Schon wieder Bock auf Béla Bartók

Klein beleuchtet kurz Nr.: 14 NDR mit Herzog Blaubarts Burg  Elbphilharmonie, 9. Februar 2024

NDR Elbphilharmonie Orchester Hamburg unter Alan Gilbert; Foto Patrik Klein

Klein beleuchtet kurz Nr.14:  NDR mit Herzog Blaubarts Burg

Vor rund einer Woche hatte ich Sie schon gefragt, ob Sie Bock auf Béla Bartók hätten. Es schien so, dass Sie tatsächlich Bock hatten, denn die Hütte war wieder voll, rappelvoll. Und das an beiden Abenden. Heute und morgen. Sagenhaft und zu recht. Vielleicht sind wir uns ja sogar begegnet und haben es gar nicht bemerkt. Beim nächsten Mal grüßen Sie doch bitte wenigstens, denn ich mag Leute, die Bock auf Bartók haben.

Die beiden Abschlusskonzerte des Bartók Reigens diese Woche hatten es in sich. Ich gehe mal davon aus, dass das Wiederholungskonzert morgen Abend genauso großartig sein wird wie das von eben. Da kann man sogar das dritte Klavierkonzert mit Igor Levit ein zweites Mal hören.

Das dritte Klavierkonzert wurde 1945 im Exil in den USA geschrieben. Es enthält autobiographische Züge, denn es entstand in Bartóks Todesjahr 1945. Hoffnung auf Genesung und zarteste Melodik eines altersmilden und todkranken Komponisten werden in ihm zu Klängen geformt. Der Pianist, Weltstar und politische Aktivist Igor Levit ließ im Saal jeden den Atem anhalten, als er mit halsbrecherischer furioser Technik und feinster Zartheit über die Tasten huschte, und dabei sein kleines Notennotebook immer wieder perfekt umblätterte. Standing Ovations und Brahms als Zugabe.

Aber dann nach der Pause die konzertante Oper Herzog Blaubarts Burg mit dem radikalen Libretto von Béla Balázs. Musik und Drama gingen hier bei diesem Stück eine intensive Synthese ein. Das Orchester hatte eine szenische Sinfonie zu spielen mit einem Vulkanausbruch fast am Ende der Oper. Sieben Facetten im Leben des Herzogs wurden musikalisch berauschend vor das menschliche Ohr gehebelt. Das war düster, unheimlich und eiskalt. Judith liebte ihren Herzog und wollte ihn befreien, sie wollte Licht ins Dunkel bringen. Judith ließ alle Türen öffnen und wandelte sich in eine Traumgestalt. Dass das schief ging, war klar. Nacht bleibt es nun ewig.

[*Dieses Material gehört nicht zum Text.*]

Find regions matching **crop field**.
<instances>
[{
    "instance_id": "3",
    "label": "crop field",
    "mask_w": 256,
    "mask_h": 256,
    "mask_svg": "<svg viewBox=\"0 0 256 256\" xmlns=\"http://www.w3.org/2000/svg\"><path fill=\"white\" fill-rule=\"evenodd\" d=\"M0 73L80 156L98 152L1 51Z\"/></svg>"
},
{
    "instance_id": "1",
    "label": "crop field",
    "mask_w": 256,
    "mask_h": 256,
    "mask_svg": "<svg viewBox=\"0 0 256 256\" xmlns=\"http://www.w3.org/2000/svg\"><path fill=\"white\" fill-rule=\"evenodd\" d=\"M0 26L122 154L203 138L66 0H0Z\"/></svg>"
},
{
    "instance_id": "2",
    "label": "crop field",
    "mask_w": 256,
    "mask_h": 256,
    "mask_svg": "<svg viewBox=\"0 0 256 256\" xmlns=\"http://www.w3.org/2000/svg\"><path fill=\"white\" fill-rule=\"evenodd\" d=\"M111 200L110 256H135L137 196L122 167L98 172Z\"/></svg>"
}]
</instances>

Michelle DeYoung und Gerald Finley; Foto Patrik Klein

Orchester und Solisten liefen zu Höchstform auf. Die Mezzosopranistin Michelle DeYoung und der Bassbariton Gerald Finley gestalteten ihre Partien mit Souveränität, Durchschlagvermögen und Glaubhaftigkeit. Die Wucht des Orchesters mit separaten Bläsergruppen in den oberen Rängen ließ einen jeden Zuhörer erzittern. Die Bühne mit Lichteffekten passend zu den Geschehnissen hinter den Türen machten den Abend zu einem Spektakel.

Wer hier keinen Bock auf Bartók hatte, dem war nicht mehr zu helfen.

NDR Elbphilharmonie Orchester

Michelle DeYoung, Mezzosopran
Gerald Finley, Bariton

Igor Levit, Klavier
Dirigent: Alan Gilbert

Béla Bartók
Konzert für Klavier und Orchester Nr. 3 Sz 119


Herzog Blaubarts Burg / Oper in einem Akt Sz 48
Konzertante Aufführung in ungarischer Sprache

© Patrik Klein

Klassik-begeistert-Autor Patrik Klein ist ein leidenschaftlicher Konzert- und Opernfreak, der bereits über 300 Konzerte (Eröffnungskonzert inklusive) in der Elbphilharmonie Hamburg verbrachte, hunderte Male in Opern- und Konzerthäusern in Europa verweilte und ein großes Kommunikationsnetz zu vielen Künstlern pflegt. Nicht immer nimmt er sich Pressekarten im offiziellen Modus, sondern lauscht oder schaut privat, zwanglos und mit offenen Augen und Ohren. Die daraus entstehenden meist emotional noch hoch aufgeladenen Posts in den Sozialen Medien folgen hier nun auch regelmäßig bei klassik-begeistert – voller Leidenschaft –ohne Anspruch auf Vollständigkeit – aber immer mit großem Herzen!